--- begin Extract ---
Tim speaks for me, as usual.

Stacey Pollen (Andy K), Saturday, 12 June 2004 00:55 (nineteen years ago) link

OH WHY DON'T YOU JUST MARRY THE GUY.

Wait that reminds me I must propose to Dan. Oh wait there's a problem there...

Ned Raggett (Ned), Saturday, 12 June 2004 01:08 (nineteen years ago) link

I'm married, Ned.

I'd probably have more posts than you if it weren't for Tim.

Stacey Pollen (Andy K), Saturday, 12 June 2004 01:15 (nineteen years ago) link

Okay, maybe 1/10th as many as you.

Stacey Pollen (Andy K), Saturday, 12 June 2004 01:18 (nineteen years ago) link

Tom once texted me to choose between Simple Minds and Crowded House. He must have been at a pub. I replied three weeks later, but I can't remember what I said.

Tracer Hand (tracerhand), Saturday, 12 June 2004 01:19 (nineteen years ago) link

"He must have been at a pub."

Tracer your euphamisms flow so naturally.

Tim Finney (Tim Finney), Saturday, 12 June 2004 01:20 (nineteen years ago) link

I'm pretty sure you said Simple Minds, Tracer.
--- end Extract ---
--- begin Listed entries ---
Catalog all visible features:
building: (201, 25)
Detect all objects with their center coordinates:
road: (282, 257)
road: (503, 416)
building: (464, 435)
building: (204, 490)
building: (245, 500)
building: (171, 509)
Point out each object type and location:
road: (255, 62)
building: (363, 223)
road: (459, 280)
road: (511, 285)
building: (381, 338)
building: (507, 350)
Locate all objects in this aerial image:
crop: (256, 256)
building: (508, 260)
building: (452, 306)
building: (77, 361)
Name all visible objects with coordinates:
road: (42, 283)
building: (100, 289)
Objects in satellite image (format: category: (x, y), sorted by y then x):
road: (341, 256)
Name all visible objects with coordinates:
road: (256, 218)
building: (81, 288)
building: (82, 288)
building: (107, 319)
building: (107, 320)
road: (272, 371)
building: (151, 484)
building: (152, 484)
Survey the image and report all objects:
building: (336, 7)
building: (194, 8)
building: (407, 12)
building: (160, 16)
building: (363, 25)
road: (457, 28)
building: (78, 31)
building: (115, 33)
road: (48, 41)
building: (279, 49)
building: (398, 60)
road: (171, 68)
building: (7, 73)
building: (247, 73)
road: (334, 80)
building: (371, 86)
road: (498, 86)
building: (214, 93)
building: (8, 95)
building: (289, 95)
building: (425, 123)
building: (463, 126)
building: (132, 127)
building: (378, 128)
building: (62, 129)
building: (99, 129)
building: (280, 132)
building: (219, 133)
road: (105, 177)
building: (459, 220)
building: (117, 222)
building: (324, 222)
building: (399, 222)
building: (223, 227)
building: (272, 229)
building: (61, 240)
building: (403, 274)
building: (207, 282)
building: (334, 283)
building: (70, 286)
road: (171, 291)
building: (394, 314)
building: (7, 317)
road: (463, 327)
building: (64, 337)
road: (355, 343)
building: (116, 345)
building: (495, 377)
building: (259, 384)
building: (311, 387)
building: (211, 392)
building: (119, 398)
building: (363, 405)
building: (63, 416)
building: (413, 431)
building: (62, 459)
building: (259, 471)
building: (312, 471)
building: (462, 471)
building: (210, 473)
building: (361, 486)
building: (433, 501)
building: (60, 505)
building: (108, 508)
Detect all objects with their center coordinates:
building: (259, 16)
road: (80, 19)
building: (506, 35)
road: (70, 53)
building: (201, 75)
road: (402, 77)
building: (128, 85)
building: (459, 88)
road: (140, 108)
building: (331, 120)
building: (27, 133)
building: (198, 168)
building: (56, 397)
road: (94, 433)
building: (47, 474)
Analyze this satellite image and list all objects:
--- end Listed entries ---
Directive>
Set down word for word the stretch of the forum thread above from "Tim speaks for" through "a problem there...".

Task output>
Tim speaks for me, as usual.

Stacey Pollen (Andy K), Saturday, 12 June 2004 00:55 (nineteen years ago) link

OH WHY DON'T YOU JUST MARRY THE GUY.

Wait that reminds me I must propose to Dan. Oh wait there's a problem there...